Saved data entries
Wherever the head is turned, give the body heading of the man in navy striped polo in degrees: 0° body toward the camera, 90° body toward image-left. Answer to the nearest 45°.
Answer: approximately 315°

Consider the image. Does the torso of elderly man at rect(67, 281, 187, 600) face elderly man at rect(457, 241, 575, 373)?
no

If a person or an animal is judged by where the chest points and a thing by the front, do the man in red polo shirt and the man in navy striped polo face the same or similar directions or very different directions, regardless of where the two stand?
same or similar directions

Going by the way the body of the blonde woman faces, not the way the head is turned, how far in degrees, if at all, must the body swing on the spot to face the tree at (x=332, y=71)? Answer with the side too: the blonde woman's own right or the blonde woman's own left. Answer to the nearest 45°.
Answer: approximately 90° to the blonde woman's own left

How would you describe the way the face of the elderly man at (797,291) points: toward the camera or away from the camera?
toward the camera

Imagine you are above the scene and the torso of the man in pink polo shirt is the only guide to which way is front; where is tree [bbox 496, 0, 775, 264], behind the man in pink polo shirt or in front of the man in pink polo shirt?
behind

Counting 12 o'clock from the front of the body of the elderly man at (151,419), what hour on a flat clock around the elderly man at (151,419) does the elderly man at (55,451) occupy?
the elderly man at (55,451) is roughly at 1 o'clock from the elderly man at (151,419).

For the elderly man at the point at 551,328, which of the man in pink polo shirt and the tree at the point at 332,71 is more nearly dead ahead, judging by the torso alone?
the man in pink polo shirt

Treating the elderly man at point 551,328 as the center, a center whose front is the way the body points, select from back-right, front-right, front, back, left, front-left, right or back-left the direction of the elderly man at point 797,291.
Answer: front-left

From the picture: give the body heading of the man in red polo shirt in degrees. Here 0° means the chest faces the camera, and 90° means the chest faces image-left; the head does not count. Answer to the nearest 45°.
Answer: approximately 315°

Exercise goal:
Reproduce the records verbatim, starting at the line that contains "From the picture: give" and ending at the end of the records.

Answer to this exercise:
From the picture: give the body heading of the man in red polo shirt in degrees. Here 0° means the chest faces the camera, and 90° means the chest faces image-left; the head does not count. Answer to the nearest 45°.
Answer: approximately 315°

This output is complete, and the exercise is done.